Purdy's assault rifle was illegally modified to be fully automatic, capable of firing up to 50 bullets in under four seconds. The weapon's punch was so great that bullets fired by Purdy penetrated several layers of classroom walls. One bullet even ripped through a steel post three inches in diameter.

Even in legal semi-automatic condition, an AK-47 can fire at a rate of 400 rounds per minute. The AK-47 is easily modified to fully automatic by purchasing mail order parts advertised in gun and mercenary soldier magazines.

In recent years, an estimated 80,000 Chinese replicas of the Soviet-designed assault rifle have been imported into the United States. Yet efforts to outlaw the manufacture and sale of such assault rifles have been thwarted by opposition from the National Rifle Association, which claims that assault weapons cannot be distinguished from semiautomatic hunting and sporting shotguns and rifles.
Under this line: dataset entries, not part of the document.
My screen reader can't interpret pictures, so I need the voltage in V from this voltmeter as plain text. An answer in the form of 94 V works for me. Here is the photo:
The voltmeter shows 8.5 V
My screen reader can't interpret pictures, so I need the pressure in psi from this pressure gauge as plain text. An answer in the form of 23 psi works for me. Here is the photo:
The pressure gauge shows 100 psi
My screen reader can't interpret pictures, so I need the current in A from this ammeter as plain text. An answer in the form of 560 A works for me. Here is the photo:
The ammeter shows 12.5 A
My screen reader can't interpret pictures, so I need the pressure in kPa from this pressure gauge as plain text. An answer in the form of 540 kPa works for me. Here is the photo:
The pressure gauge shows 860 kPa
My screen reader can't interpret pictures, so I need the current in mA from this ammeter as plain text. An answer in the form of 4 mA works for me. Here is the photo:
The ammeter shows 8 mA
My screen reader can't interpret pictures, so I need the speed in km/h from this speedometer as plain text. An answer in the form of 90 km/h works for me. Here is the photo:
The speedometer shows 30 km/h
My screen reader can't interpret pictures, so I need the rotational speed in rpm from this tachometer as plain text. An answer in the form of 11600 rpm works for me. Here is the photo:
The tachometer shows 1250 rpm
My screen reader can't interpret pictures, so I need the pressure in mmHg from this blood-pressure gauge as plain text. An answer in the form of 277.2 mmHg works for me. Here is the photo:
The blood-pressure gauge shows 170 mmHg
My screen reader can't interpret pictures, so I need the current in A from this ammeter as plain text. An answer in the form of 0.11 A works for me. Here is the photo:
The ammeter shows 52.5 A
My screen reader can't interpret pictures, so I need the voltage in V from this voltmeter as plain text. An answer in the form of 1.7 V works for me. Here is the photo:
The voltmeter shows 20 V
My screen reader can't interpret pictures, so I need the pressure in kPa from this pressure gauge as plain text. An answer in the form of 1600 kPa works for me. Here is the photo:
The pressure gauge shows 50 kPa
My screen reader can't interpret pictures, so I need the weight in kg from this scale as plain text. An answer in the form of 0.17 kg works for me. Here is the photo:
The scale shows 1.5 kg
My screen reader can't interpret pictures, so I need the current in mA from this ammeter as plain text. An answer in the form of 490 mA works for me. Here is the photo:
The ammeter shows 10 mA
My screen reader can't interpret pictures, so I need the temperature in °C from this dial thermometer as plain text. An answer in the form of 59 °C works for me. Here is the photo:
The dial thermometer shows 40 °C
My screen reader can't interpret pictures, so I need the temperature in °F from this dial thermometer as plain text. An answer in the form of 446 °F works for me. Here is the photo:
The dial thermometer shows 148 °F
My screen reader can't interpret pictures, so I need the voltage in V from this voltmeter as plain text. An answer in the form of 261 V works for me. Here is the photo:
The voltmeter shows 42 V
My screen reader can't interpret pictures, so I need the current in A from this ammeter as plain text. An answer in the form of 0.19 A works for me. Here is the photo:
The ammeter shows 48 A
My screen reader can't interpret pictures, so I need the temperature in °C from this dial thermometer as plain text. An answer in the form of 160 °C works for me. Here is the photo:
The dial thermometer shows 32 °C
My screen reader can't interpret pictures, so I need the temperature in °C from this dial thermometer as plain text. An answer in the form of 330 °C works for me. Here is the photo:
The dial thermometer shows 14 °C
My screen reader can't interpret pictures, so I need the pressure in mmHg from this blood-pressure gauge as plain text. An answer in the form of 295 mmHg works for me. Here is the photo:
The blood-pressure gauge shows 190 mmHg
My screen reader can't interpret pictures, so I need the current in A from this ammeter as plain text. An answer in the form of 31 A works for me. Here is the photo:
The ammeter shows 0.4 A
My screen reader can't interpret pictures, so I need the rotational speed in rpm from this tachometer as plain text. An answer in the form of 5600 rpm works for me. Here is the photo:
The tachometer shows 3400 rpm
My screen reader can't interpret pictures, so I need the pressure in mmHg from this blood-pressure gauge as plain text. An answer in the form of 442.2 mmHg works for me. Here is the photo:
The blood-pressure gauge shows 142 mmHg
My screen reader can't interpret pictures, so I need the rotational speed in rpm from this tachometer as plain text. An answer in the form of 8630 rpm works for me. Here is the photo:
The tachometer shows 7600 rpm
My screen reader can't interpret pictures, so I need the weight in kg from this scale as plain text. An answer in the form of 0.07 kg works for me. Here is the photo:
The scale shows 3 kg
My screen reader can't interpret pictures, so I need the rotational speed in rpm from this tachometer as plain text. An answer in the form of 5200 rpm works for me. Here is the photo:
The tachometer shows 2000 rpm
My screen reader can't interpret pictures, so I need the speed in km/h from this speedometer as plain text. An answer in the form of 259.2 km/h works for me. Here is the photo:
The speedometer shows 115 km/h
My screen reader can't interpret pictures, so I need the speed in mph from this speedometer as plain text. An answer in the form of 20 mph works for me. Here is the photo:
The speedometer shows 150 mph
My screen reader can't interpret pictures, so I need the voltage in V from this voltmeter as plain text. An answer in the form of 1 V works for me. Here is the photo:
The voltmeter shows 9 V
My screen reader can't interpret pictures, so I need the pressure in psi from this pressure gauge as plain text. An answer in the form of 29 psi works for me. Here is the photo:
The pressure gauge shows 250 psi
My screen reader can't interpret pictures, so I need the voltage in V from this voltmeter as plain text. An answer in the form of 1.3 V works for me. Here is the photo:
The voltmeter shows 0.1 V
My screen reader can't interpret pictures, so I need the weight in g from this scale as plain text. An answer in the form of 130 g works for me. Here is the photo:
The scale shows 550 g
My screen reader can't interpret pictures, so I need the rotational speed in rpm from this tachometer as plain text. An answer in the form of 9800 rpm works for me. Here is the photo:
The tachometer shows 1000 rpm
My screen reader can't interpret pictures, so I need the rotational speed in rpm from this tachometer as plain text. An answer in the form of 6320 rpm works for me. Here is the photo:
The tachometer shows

Those claims, however, cannot withstand close scrutiny. As police agencies note, assault rifles are too powerful to be used in hunting or target practice. Instead, they have become increasingly used in street crimes and are a favorite weapon of violent youth gangs in Los Angeles.

Though the tragedy in Stockton does not justify an all-out attack on gun laws, some tightening of those laws is clearly in order. The least that should be done is to require a waiting period for the purchase of a semi-automatic weapon. Surely it should be just as hard to buy an assault rifle as it is to buy a handgun.